Este año ha iniciado con muy buenos augurios para Cartagena. La lógica es clara: estamos en el tercer año de gobierno, y los resultados empiezan a ser visibles. El primer año fue de estructuración, planeación y consecución de recursos; el segundo, de ejecución inicial de proyectos; y ahora, en este tercer año, la ciudad recibe las obras y transformaciones que tanto esperaba.
No cualquier ciudad inaugura tres hospitales en apenas dos años. El Pozón, Canapote y Mandela son hoy símbolos de un compromiso cumplido: infraestructuras modernas, con calidad clínica y tecnológica, y un equipo humano altamente especializado. Estos hospitales representan el derecho a la salud y la vida digna para miles de cartageneros.

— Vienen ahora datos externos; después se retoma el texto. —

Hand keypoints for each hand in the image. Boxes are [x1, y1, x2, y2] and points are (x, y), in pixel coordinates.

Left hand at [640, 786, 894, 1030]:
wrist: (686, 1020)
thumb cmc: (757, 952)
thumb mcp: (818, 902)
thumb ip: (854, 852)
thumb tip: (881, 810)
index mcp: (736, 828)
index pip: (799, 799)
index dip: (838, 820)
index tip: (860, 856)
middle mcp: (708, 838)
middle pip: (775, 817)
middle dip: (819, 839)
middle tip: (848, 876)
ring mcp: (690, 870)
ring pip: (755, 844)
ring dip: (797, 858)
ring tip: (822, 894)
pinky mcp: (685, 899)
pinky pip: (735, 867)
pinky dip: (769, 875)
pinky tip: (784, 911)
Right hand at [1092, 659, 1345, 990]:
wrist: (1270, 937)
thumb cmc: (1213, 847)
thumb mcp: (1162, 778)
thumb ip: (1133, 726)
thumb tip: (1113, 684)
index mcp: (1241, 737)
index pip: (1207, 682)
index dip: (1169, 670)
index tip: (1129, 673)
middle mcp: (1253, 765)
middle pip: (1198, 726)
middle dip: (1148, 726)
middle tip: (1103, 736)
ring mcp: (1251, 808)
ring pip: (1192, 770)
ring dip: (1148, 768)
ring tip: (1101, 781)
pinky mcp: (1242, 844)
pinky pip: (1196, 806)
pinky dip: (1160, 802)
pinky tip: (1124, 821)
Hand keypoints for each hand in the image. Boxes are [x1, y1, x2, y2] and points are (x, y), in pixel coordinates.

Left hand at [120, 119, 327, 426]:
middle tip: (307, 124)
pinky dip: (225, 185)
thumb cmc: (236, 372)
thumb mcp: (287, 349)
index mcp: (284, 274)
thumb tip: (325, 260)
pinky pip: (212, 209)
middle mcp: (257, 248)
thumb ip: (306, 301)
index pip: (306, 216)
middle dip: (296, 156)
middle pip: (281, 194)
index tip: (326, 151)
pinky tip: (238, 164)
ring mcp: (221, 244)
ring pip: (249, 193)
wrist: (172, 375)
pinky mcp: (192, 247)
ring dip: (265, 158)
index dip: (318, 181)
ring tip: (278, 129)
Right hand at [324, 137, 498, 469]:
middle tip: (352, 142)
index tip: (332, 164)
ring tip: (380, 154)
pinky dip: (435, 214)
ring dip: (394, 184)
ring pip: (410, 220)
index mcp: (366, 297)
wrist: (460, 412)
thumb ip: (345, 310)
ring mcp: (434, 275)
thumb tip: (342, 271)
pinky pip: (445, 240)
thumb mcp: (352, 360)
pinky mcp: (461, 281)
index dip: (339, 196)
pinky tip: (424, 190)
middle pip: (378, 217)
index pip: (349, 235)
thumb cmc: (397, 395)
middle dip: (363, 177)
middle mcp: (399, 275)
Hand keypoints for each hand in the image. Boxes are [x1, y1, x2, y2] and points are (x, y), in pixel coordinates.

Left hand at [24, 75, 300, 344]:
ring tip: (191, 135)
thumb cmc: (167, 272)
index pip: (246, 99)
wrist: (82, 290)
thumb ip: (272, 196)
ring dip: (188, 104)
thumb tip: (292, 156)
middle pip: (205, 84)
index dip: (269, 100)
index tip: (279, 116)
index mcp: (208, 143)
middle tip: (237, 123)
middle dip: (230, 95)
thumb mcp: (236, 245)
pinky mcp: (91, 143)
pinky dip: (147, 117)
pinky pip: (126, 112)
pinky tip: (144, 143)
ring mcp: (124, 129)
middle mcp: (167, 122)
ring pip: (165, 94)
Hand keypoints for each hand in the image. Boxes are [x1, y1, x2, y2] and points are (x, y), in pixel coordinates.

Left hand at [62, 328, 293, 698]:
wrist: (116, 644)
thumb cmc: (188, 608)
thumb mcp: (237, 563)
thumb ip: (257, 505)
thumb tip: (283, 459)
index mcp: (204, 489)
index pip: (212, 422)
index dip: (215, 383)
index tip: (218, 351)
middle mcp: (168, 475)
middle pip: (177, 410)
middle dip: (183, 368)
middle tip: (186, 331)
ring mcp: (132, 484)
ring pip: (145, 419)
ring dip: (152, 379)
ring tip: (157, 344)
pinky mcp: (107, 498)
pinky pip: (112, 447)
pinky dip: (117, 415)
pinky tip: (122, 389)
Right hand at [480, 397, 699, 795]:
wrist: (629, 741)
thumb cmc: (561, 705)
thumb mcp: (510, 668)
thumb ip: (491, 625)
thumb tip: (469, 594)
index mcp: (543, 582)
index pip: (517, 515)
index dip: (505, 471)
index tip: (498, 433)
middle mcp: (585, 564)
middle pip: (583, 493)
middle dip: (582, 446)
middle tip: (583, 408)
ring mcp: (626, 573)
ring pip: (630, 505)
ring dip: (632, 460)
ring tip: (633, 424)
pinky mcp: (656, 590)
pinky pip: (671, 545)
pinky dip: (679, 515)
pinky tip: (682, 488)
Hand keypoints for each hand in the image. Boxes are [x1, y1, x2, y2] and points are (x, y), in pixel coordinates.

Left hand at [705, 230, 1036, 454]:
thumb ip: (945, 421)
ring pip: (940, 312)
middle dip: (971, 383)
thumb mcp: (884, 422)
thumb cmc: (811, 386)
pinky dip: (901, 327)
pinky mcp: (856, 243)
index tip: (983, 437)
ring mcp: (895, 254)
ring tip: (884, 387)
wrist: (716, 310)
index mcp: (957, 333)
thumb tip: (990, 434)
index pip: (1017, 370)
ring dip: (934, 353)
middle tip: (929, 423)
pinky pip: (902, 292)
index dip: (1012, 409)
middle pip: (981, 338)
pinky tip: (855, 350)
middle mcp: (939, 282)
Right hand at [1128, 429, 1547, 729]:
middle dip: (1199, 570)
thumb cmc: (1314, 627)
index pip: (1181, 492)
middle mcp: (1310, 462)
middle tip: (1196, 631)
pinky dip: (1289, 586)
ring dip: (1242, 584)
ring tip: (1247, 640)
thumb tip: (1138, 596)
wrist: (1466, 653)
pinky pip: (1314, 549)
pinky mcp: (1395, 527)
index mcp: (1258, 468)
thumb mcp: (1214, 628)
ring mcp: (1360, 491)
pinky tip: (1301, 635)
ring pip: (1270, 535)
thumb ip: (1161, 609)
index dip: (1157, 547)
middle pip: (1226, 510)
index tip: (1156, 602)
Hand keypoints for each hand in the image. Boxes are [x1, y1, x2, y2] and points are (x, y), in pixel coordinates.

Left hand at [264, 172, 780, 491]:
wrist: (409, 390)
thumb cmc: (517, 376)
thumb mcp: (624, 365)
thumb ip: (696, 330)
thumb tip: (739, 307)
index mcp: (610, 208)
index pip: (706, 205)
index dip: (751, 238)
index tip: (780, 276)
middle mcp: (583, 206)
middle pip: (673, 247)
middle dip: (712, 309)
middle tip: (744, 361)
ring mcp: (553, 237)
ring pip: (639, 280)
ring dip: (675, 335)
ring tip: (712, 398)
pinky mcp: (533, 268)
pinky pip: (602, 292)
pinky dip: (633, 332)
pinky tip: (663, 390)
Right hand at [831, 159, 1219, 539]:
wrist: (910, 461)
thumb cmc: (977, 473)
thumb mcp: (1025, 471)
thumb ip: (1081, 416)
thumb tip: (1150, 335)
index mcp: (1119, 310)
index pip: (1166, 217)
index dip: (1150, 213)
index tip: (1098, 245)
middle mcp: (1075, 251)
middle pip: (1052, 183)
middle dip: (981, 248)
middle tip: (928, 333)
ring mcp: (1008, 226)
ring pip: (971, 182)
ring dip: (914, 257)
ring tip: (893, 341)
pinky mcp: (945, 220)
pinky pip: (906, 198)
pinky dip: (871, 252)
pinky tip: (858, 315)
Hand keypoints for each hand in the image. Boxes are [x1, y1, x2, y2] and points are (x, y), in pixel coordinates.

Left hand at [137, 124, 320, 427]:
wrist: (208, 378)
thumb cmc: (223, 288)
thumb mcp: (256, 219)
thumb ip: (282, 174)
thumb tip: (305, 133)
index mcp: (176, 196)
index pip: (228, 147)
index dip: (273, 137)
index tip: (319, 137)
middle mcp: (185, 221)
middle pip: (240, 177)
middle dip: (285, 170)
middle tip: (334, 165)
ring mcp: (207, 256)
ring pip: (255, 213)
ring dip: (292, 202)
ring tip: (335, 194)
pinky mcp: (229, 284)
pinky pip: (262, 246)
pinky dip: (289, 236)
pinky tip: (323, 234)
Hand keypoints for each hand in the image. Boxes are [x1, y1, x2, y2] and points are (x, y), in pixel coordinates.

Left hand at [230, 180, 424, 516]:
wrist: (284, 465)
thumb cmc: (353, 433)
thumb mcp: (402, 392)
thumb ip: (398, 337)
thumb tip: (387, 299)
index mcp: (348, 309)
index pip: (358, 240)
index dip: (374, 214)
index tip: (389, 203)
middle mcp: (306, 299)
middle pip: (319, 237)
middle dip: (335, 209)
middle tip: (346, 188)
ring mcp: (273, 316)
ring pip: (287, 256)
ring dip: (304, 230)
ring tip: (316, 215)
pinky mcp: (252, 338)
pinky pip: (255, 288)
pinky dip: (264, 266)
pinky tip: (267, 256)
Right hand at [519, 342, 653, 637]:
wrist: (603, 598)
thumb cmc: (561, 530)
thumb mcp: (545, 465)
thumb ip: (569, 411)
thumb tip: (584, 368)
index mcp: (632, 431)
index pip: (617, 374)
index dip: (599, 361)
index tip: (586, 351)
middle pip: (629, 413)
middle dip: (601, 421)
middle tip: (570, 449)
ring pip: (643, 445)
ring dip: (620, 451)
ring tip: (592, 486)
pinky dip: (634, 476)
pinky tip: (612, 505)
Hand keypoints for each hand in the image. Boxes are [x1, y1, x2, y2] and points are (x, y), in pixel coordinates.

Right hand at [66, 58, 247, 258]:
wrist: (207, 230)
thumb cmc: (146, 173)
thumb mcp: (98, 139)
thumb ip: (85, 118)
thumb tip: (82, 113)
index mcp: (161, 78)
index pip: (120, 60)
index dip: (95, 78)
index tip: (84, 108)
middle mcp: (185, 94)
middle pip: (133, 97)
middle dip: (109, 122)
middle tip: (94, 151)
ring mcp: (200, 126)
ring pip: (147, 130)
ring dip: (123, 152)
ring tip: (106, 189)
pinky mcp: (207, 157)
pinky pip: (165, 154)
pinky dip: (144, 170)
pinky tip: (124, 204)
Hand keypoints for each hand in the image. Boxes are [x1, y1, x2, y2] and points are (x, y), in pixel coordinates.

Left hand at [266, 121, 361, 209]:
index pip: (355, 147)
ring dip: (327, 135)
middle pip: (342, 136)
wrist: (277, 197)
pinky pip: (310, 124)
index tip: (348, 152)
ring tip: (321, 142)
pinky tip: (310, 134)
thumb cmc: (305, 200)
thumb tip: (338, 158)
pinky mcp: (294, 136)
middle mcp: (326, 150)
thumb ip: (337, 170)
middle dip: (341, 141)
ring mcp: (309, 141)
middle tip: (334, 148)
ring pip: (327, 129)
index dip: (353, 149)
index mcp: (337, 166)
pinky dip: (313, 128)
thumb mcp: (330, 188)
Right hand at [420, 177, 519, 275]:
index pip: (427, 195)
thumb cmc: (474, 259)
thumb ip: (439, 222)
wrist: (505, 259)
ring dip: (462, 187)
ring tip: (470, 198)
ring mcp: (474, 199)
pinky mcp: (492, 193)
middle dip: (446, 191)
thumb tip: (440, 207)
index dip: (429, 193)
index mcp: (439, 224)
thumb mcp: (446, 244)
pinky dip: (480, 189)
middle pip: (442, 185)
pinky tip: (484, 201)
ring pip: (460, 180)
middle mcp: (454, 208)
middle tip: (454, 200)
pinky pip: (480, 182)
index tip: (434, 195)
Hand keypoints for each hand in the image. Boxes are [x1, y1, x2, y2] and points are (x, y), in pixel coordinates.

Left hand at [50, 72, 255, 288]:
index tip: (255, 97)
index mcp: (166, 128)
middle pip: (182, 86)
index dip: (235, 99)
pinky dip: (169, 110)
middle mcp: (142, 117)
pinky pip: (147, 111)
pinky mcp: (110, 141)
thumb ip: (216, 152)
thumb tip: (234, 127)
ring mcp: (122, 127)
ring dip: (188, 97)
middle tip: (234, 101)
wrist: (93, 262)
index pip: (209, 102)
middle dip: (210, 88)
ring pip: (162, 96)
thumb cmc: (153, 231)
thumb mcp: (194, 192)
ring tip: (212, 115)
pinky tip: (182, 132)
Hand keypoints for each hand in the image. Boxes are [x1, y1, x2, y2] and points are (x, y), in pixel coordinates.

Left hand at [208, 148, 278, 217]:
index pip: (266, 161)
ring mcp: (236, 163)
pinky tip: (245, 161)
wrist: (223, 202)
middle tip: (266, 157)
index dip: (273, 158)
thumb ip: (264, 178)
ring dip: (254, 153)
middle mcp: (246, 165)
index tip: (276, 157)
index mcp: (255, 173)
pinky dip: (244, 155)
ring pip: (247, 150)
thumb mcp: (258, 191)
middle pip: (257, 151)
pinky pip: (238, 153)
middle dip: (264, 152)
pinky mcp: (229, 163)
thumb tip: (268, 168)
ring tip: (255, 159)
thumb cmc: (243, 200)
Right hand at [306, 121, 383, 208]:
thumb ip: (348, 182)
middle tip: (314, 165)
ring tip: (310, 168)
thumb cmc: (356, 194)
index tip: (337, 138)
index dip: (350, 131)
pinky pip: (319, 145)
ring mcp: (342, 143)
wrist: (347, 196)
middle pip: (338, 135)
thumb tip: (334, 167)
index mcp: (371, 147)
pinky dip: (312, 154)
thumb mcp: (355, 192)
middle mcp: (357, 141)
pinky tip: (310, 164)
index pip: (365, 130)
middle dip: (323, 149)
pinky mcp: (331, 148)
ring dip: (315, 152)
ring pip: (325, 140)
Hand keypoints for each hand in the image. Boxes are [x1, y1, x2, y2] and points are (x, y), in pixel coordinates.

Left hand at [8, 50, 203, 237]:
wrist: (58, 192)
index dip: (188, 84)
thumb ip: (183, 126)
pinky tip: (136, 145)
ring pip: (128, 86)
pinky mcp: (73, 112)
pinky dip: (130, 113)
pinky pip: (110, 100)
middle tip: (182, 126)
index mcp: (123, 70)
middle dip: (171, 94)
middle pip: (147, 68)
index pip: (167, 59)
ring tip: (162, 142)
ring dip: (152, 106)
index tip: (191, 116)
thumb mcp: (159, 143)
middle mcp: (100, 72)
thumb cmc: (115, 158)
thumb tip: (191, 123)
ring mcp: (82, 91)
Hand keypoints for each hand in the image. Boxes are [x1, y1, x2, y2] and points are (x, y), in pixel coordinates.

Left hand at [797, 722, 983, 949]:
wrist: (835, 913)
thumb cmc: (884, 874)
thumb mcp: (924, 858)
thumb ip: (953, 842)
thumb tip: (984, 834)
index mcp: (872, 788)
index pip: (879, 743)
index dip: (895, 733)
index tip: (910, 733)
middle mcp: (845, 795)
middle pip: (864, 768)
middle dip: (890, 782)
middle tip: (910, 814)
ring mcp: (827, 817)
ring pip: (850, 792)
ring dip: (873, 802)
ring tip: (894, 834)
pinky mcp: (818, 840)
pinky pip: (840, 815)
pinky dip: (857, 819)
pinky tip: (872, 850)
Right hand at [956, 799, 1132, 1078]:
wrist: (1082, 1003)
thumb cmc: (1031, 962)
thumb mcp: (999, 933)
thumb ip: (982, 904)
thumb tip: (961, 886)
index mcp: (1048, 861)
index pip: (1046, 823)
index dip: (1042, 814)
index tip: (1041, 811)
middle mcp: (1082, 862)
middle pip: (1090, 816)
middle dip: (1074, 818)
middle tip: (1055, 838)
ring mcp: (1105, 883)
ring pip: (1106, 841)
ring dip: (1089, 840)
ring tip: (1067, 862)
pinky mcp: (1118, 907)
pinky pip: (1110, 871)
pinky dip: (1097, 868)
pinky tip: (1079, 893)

Cinco nuevas instituciones educativas, junto con la reconstrucción de otras como el INEM, serán entregadas este año. La apuesta por la educación es la base de una Cartagena que se proyecta hacia el futuro con oportunidades para sus jóvenes.
Parques, instalaciones deportivas y más de 200 kilómetros de vías en construcción consolidan una transformación urbana que se siente en cada barrio. Hoy, los comentarios de la ciudadanía son de gratitud y tranquilidad, porque las obras están mejorando su calidad de vida.
Este gobierno ha demostrado que cuando existe un plan, un equipo y recursos, los derechos se convierten en realidades: salud, seguridad, disfrute, educación y bienestar. La visión de Cartagena Ciudad de Derecho se materializa en cada proyecto entregado, devolviendo a la ciudadanía lo que le pertenece por justicia.
En medio de estos logros, se despide Camilo Rey, arquitecto de los planes que hoy se consolidan. Su legado es un plan de desarrollo que seguirá guiando la transformación de la ciudad. Cartagena le agradece su visión y compromiso.
El 2026 será recordado como el año de la consolidación. Un año de buenas noticias, de felicidad compartida y de transformación palpable. Cartagena avanza con paso firme hacia una vida más digna para todos sus habitantes.